What to work on:
1. From the sermon excerpt, reproduce the passage between "Building God’s people" and "Word (Neh. 8:6-8)", inclusive, substituting "renewal" for each occurrence of "revival".
2. Render this sentence from the sermon excerpt in Spanish: "The bigger our view of God the better off we will be."

Selected excerpt:

↓

The reason why I lingered a little longer in Neh. 8 was 1) God did not allow me to go further 2) Revival and brokenness are so very important for the Christian life! One of the things someone once told me that haunts me every time I get up here to preach is, “Do you serve out of brokenness or giftedness?”

A great question! After you serve for a while, things can kind of get automatic. That is where the danger is in ministry. I remember in the beginning when I started preaching, I would be so nervous, so in prayer and so dependent on God. But as I got used to it, there are times I know I am preaching out of the flesh instead of in the Spirit. You are tempted to rely on yourself. So as I’m preparing and even right up to Sunday morning, I am praying all the time, knowing unless the Lord builds the house, the laborers labor in vain (Ps. 127:1) and apart from Him I can do nothing (John 15:5). And God says in Is. 66:2 that He looks upon those who are broken and those who tremble at His Word! So I still get nervous up here and I hope to always be! So I pray that question haunts you every time you get up and serve in any capacity.

Building God’s people is based on personal revival. This is what we have been talking about for the last couple of weeks. Our working definition said revival was “a renewed interest and passion for God and the things of God after a period of indifference and apathy.” What are the necessary ingredients for personal revival? We said it all starts with:

 I. A growing appetite for the Word of God (Neh. 8:1-8)

This is where the fire is fueled. The Jews here wanted Ezra the priest to bring out the Book of the Law of Moses to be read to them. Being in the Word of God brings you to:

 II. A glorifying adoration for the God of the Word (Neh. 8:6-8)

All the Scriptures lead you to find the one true and living God. We know that Jesus tells us that the entire Scriptures point to Him. The bigger our view of God the better off we will be. Looking in God’s book leaves you looking up at the awesome majesty and beauty of God. But this does not end there. The next ingredient is: 

III. A grieving awareness of sin (Neh. 8:9)

↑

Collected data:

↓

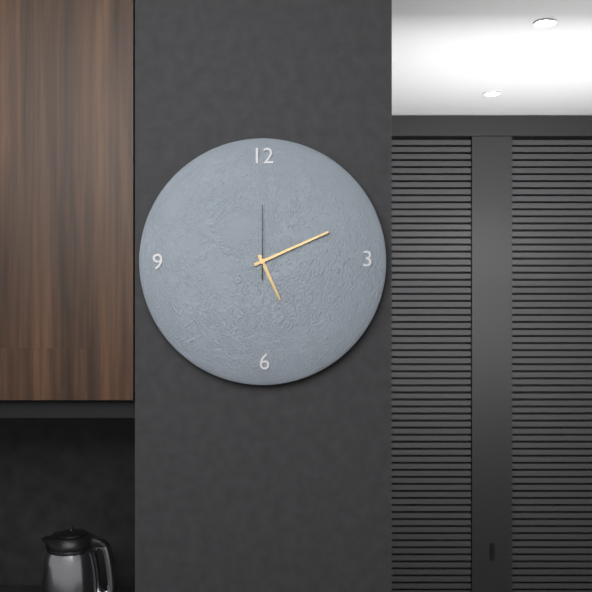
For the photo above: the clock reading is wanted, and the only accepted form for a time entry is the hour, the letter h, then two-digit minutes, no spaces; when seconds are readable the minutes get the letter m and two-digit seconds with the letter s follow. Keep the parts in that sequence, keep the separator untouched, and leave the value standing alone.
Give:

↑

Expected outputs:
1.
Building God’s people is based on personal renewal. This is what we have been talking about for the last couple of weeks. Our working definition said renewal was “a renewed interest and passion for God and the things of God after a period of indifference and apathy.” What are the necessary ingredients for personal renewal? We said it all starts with:

 I. A growing appetite for the Word of God (Neh. 8:1-8)

This is where the fire is fueled. The Jews here wanted Ezra the priest to bring out the Book of the Law of Moses to be read to them. Being in the Word of God brings you to:

 II. A glorifying adoration for the God of the Word (Neh. 8:6-8)

2. Cuanto más grande sea nuestra visión de Dios, mejor nos irá.